Kill Your Darlings is really a love story between two men.
It’s a love story. I always like to make that point. To my knowledge, there’s no difference between how gay people and how straight people fall in love. So you just have to find that part of Dane, or of Dane’s character, that Allen was in love with. Which is that charismatic, outgoing boldness that he had that Allen didn’t have. And you kind of focus in on that and make that the part of the character that you always see. Basically, when people talk about chemistry, often what they mean is just being interested in the other person.
How familiar were you with Allen Ginsberg?
When I was about 14, I’d read the first line of Howl because it was in a book of quotations I had, but it was probably about another three years until I read the poem, proper. My initial reaction was, I don’t really understand this. It’s filled with allusions, and references, and it’s wordy as hell, and I think when you first see that it can be quite intimidating.
The Kill Your Darlings cast really bonded, I understand. Did you find you bonded more with them than you did with the Harry Potter cast?
The interesting thing on Potter is that I was the only one out of the cast that was there for eighteen months. Me and the crew were the people that were there constantly and they constituted my best friends. On this film, in part because we didn’t have trailers, we actually all just hung out together in green rooms, we got to know each other in a very different way. Dane DeHaan, certainly, is kind of the best friend I’ve made through acting, in terms of another actor. He’s fantastic.
What did you and Dane connect over?
We’ve got a very similar approach to acting, I think. But also we have a huge amount of respect for everyone on set, not just actors. I don’t think I could ever be friends with somebody who didn’t have respect for everyone on set. That’s the one thing I actually can’t stand. But also, silly shit, like we’ve both got quite stupid, silly senses of humor. We also talk football a lot as well.
American football?
American football. We’ve had a terrible start to the season this year, but being a Giants fan is a lot like being an English cricket fan, in that it’s a lot of struggle punctuated by, like, moments of total glory. I would assume we’re in one of the struggle periods at the moment.
Dane told us he and his wife had a staycation at your place once. What did you do?

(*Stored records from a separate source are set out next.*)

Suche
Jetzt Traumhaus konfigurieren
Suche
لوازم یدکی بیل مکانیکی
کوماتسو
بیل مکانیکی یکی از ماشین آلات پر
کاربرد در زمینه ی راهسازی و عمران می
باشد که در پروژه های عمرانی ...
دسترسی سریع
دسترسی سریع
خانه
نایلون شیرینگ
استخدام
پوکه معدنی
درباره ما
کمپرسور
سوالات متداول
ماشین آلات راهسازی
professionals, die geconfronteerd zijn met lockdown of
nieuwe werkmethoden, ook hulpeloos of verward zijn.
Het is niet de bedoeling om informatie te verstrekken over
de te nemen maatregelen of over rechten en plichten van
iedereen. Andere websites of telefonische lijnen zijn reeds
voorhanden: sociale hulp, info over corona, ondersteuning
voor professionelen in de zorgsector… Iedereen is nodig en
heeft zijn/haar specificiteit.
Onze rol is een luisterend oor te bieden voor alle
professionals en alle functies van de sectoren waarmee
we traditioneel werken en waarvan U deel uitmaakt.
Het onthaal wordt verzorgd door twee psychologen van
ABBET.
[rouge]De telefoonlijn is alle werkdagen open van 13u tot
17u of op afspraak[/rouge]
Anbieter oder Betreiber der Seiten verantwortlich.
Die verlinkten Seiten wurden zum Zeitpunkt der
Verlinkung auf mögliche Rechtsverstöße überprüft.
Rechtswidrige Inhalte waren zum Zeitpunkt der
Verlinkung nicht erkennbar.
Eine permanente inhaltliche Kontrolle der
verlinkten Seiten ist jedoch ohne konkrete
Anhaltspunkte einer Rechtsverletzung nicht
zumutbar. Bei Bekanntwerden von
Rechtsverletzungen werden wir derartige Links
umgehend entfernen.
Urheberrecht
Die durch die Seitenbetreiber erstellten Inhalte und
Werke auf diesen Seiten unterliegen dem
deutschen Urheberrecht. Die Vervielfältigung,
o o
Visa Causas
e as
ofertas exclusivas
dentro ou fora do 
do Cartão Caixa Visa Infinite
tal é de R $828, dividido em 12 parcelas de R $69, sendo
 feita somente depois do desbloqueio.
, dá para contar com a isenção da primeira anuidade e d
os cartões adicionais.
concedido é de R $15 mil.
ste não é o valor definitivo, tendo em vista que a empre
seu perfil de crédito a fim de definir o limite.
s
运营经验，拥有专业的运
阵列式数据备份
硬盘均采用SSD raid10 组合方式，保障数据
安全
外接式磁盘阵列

We watched a lot of football.
And played board games?
Played a lot of board games. Dane and I started playing Scrabble on set of Kill Your Darlings, that was where that began, because we were both really competitive, and Dane is really good at Scrabble. I think Dane said that only his wife and his dad had beaten him before. But Dane is really good; he’s beaten me a lot as well. We’re very evenly matched. Have you interviewed him yet?
No, I’m going to. Should I ask him about Scrabble?

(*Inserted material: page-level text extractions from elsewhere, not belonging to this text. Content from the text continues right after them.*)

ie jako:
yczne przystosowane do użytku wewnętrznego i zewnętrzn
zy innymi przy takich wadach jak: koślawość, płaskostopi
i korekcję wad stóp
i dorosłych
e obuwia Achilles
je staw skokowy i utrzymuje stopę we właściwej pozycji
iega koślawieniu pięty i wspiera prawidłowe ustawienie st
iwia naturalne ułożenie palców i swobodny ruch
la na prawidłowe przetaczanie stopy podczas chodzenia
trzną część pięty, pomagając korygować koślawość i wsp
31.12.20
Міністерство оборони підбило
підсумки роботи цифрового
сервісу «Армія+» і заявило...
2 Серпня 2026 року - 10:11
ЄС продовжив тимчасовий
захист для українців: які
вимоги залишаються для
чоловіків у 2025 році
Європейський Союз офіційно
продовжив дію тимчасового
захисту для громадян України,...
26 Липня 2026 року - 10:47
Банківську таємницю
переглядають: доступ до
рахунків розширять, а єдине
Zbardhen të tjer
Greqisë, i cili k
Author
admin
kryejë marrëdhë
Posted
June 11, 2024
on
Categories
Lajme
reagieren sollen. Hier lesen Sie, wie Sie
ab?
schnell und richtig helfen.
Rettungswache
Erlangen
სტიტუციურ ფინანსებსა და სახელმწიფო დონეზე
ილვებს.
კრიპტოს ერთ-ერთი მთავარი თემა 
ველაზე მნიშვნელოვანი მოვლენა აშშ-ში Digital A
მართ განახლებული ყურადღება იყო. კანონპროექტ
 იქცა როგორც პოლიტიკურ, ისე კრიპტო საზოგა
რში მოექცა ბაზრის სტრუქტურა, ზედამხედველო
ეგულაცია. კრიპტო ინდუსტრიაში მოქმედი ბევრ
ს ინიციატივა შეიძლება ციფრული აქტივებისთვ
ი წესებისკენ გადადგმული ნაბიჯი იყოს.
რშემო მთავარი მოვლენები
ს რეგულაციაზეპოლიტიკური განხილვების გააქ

No. Because then he’ll tell you about fantasy football. And he kind of trashed me this weekend in fantasy football.
What happened?
I’d basically been talking a lot of shit about his team all week, to put it bluntly, and got very, very cocky. And as anybody who plays fantasy football will know, pride very often goes before a fall.
Do you owe him anything?
No, we didn’t make a bet on it, thankfully. I wasn’t that stupid.